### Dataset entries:

== Segment start ==

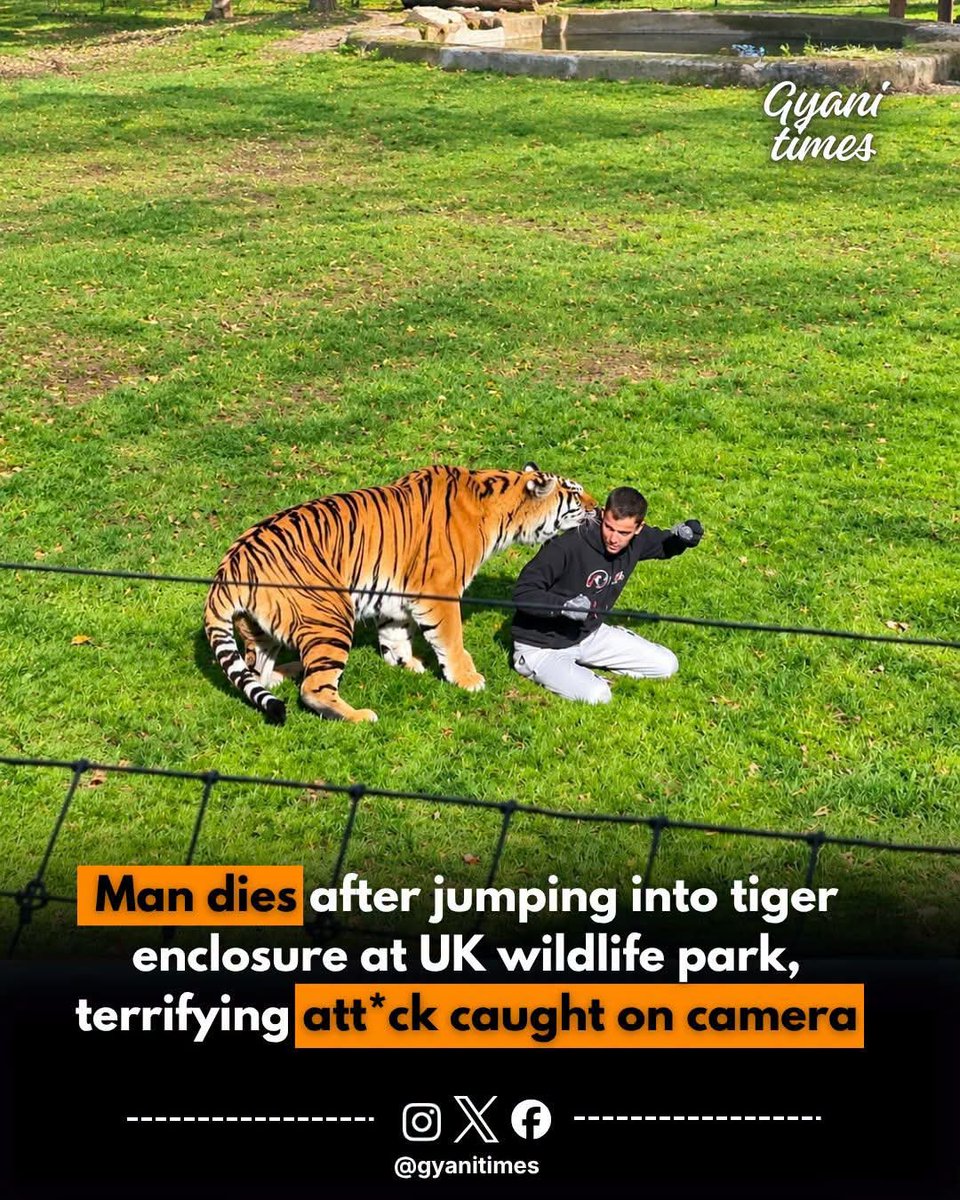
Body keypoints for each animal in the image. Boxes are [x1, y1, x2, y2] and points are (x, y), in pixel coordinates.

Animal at [203, 463, 595, 724]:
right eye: (575, 494)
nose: (596, 507)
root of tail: (231, 564)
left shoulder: (395, 594)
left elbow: (395, 634)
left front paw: (406, 664)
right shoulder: (439, 590)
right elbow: (451, 639)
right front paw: (467, 679)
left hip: (261, 629)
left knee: (258, 672)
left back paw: (287, 671)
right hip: (330, 615)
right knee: (313, 690)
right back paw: (359, 715)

== Segment end ==

### WHAT IS NEEDED:
Check each line above for the string "left" and return those that contain it.

### RESPONSE:
left shoulder: (395, 594)
left elbow: (395, 634)
left front paw: (406, 664)
left hip: (261, 629)
left knee: (258, 672)
left back paw: (287, 671)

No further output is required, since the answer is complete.